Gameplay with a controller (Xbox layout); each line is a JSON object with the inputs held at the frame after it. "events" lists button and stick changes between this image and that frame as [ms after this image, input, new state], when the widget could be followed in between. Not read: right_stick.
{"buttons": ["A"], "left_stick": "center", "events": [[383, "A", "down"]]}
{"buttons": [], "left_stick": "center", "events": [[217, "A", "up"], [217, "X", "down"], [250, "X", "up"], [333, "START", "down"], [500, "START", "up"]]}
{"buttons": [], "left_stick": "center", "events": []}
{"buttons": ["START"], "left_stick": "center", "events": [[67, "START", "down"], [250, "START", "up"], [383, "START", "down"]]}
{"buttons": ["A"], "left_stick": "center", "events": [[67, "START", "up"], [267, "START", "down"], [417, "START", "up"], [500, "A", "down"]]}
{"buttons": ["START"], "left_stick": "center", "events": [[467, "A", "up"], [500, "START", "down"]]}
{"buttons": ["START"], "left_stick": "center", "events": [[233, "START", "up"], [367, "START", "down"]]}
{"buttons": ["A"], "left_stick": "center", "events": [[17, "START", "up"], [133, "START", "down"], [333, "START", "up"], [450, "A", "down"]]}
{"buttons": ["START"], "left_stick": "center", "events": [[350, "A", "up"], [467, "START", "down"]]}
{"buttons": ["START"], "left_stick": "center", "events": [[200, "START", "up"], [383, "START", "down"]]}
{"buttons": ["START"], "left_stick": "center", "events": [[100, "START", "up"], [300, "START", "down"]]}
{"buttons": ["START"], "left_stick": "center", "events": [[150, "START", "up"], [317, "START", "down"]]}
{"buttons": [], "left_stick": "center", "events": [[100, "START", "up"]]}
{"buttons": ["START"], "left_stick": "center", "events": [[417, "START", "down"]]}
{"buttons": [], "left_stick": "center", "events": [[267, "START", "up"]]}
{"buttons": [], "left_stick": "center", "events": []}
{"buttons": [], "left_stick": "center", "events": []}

────────────────────────────────────────

Repeat all of the entries exactly.

Gameplay with a controller (Xbox layout); each line is a JSON object with the inputs held at the frame after it. "events" lists button and stick changes between this image and that frame as [ms after this image, input, new state], when the widget could be followed in between. Not read: right_stick.
{"buttons": ["A"], "left_stick": "center", "events": [[383, "A", "down"]]}
{"buttons": [], "left_stick": "center", "events": [[217, "A", "up"], [217, "X", "down"], [250, "X", "up"], [333, "START", "down"], [500, "START", "up"]]}
{"buttons": [], "left_stick": "center", "events": []}
{"buttons": ["START"], "left_stick": "center", "events": [[67, "START", "down"], [250, "START", "up"], [383, "START", "down"]]}
{"buttons": ["A"], "left_stick": "center", "events": [[67, "START", "up"], [267, "START", "down"], [417, "START", "up"], [500, "A", "down"]]}
{"buttons": ["START"], "left_stick": "center", "events": [[467, "A", "up"], [500, "START", "down"]]}
{"buttons": ["START"], "left_stick": "center", "events": [[233, "START", "up"], [367, "START", "down"]]}
{"buttons": ["A"], "left_stick": "center", "events": [[17, "START", "up"], [133, "START", "down"], [333, "START", "up"], [450, "A", "down"]]}
{"buttons": ["START"], "left_stick": "center", "events": [[350, "A", "up"], [467, "START", "down"]]}
{"buttons": ["START"], "left_stick": "center", "events": [[200, "START", "up"], [383, "START", "down"]]}
{"buttons": ["START"], "left_stick": "center", "events": [[100, "START", "up"], [300, "START", "down"]]}
{"buttons": ["START"], "left_stick": "center", "events": [[150, "START", "up"], [317, "START", "down"]]}
{"buttons": [], "left_stick": "center", "events": [[100, "START", "up"]]}
{"buttons": ["START"], "left_stick": "center", "events": [[417, "START", "down"]]}
{"buttons": [], "left_stick": "center", "events": [[267, "START", "up"]]}
{"buttons": [], "left_stick": "center", "events": []}
{"buttons": [], "left_stick": "center", "events": []}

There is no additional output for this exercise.